Kurume Castle Ruins, Fukuoka Prefecture, Kyushu – Pictorial

Over a period of a few hundred years there were thousands of castles built in Japan. In Fukuoka Prefecture only, over 800 castles are recorded to have been built. Good for those of you who are castle fans as you can pretty much find a castle or castle ruin anywhere in Japan. Well, except for Hokkaido, which only has a couple. Anyway, I live in Kyushu, we have a few nice castles and ruins but most are long forgotten, overgrown with weeds, crumbling walls and most are in places which are not easily accessed.

So if you happen to stumble on a ruins, get in there and check it out, it is well worth the effort to find a piece of ancient Japanese history.

Today I will introduce Kurume Castle which is located about 35km south of Fukuoka City.

I haven`t done any research on this site myself so I have borrowed the following from the Kurume Tourism web site. Enjoy!

The Arima Clan reigned over the Kurume area as domain lords for about 250 years during the Edo Era (1603 – 1868) and resided in what at that time was called Sasayama Castle. While only the castle keep built in Hirayama style remains today, the splendid castle walls and inner moats at the entrance remind visitors to the Kurume Castle Ruins of its majestic, bygone figure. In addition, visitors will find Sasayama Shrine (dedicated to the first Kurume domain lord, Arima Toyoji) and the Arima Memorial Museum (which mainly displays materials related to the Kurume domain with a focus on the armor of successive lords, craftworks, and other effects of the Arima Clan) on the premises.

Kurume Castle was built on a hilly mountain along the Chikugo River in the Hirayama Castle style, and samurai Mori Hidekane moved into the castle in 1587 by an order (the so-called “Kyushu Kuniwari”) of then imperial regent Toyotomi Hideyoshi. This was the beginning of modern feudal lords’ residence in the castle. In 1601, warlord Tanaka Yoshimasa succeeded the Mori Clan because of his achievements in the Battle of Sekigahara and became feudal lord of the Chikugo Domain; his second son, Norimasa became the Kurume Domain lord, moving into Kurume Castle. After the extinction of the Tanaka Clan in 1621, Arima Toyoji became a feudal lord of five counties in Chikugo, and Kurume Castle became the center of feudal reign until the end of the Edo Era (1868). As soon as Arima Toyoji arrived in Kurume, he ordered the major renovation of Kurume Castle. The main gate (which faced East during the reigns of the Mori and Tanaka Clans) was rebuilt to face South, and a castle with a Renwa-style structure (layering three walls from north to south) was built in front of it. As for the approximate range of the ruins, the eastern boundary is in the area around the northern part of Kurume City Hall where the outer moats that separate the castle walls and the town run, while the southern boundary is the forest and trench behind the court.

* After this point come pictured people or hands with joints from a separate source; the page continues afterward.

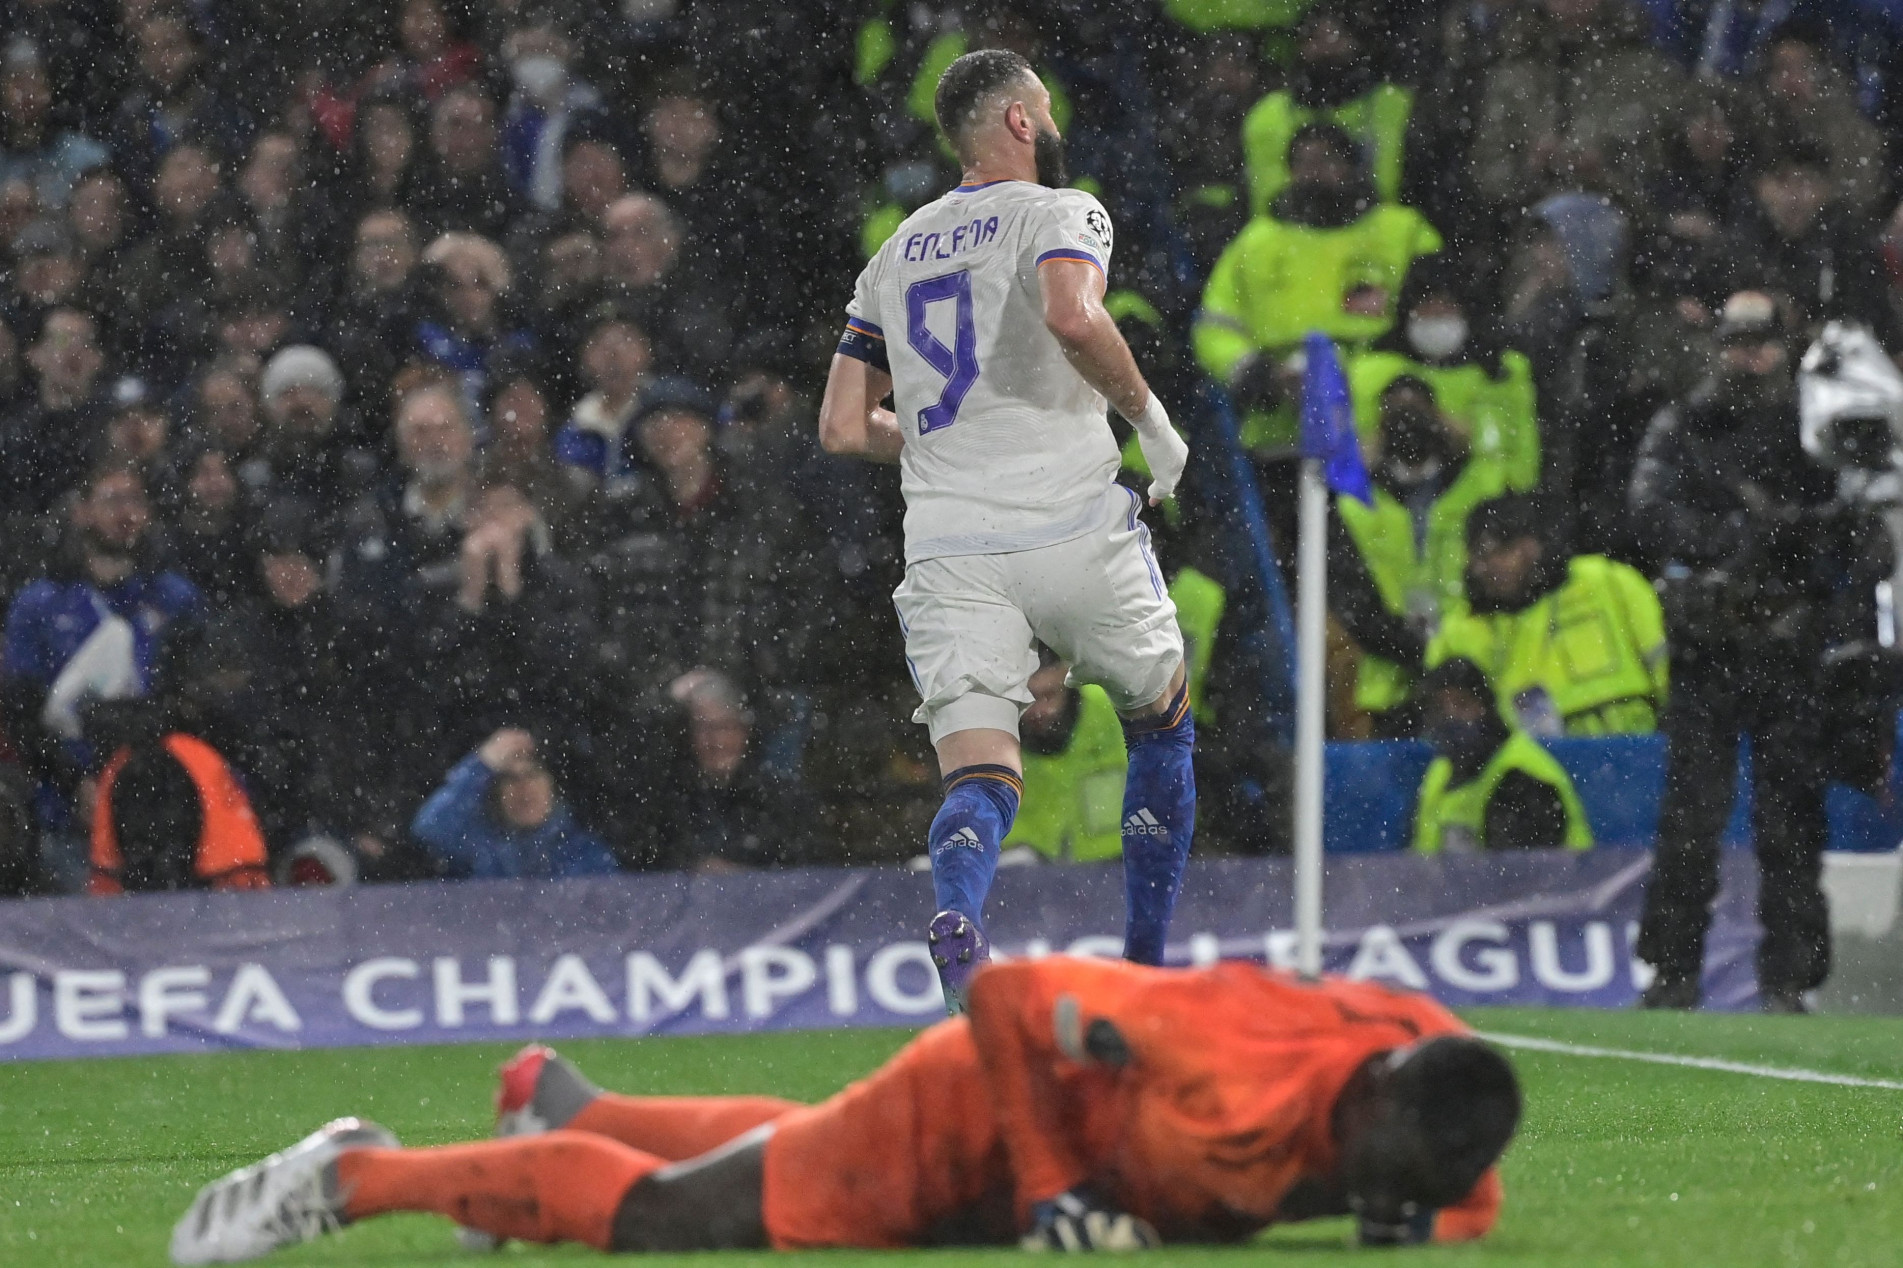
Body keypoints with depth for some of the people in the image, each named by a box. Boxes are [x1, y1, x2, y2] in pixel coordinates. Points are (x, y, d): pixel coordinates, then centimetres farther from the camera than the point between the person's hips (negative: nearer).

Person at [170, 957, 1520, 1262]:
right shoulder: (1233, 1082, -42)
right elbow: (1007, 994, -34)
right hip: (977, 1112, -7)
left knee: (784, 1156, 30)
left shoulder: (1435, 1060, -23)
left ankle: (560, 1105, 54)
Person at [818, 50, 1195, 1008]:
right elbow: (1072, 317, -22)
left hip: (948, 543, 4)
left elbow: (844, 428, 17)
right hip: (1071, 526, -4)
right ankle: (1146, 973, 20)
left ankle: (956, 921, -40)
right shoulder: (1060, 214, 1)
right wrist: (1147, 413, -7)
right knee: (1162, 724, 20)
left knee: (980, 780, -6)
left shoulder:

On March 19, 1983, the castle ruins were designated a Municipal Designated Cultural Asset. In the Spring, the cherry blossoms of 30 trees add color to the tranquil presence of the splendid castle walls and moats, bathing the area in light pink. Cherry Blossoms at the Castle Ruins: Yoshino Cherry (Someiyoshino), Yamazakura; about 300 trees Blooming Season: Late March – Early April.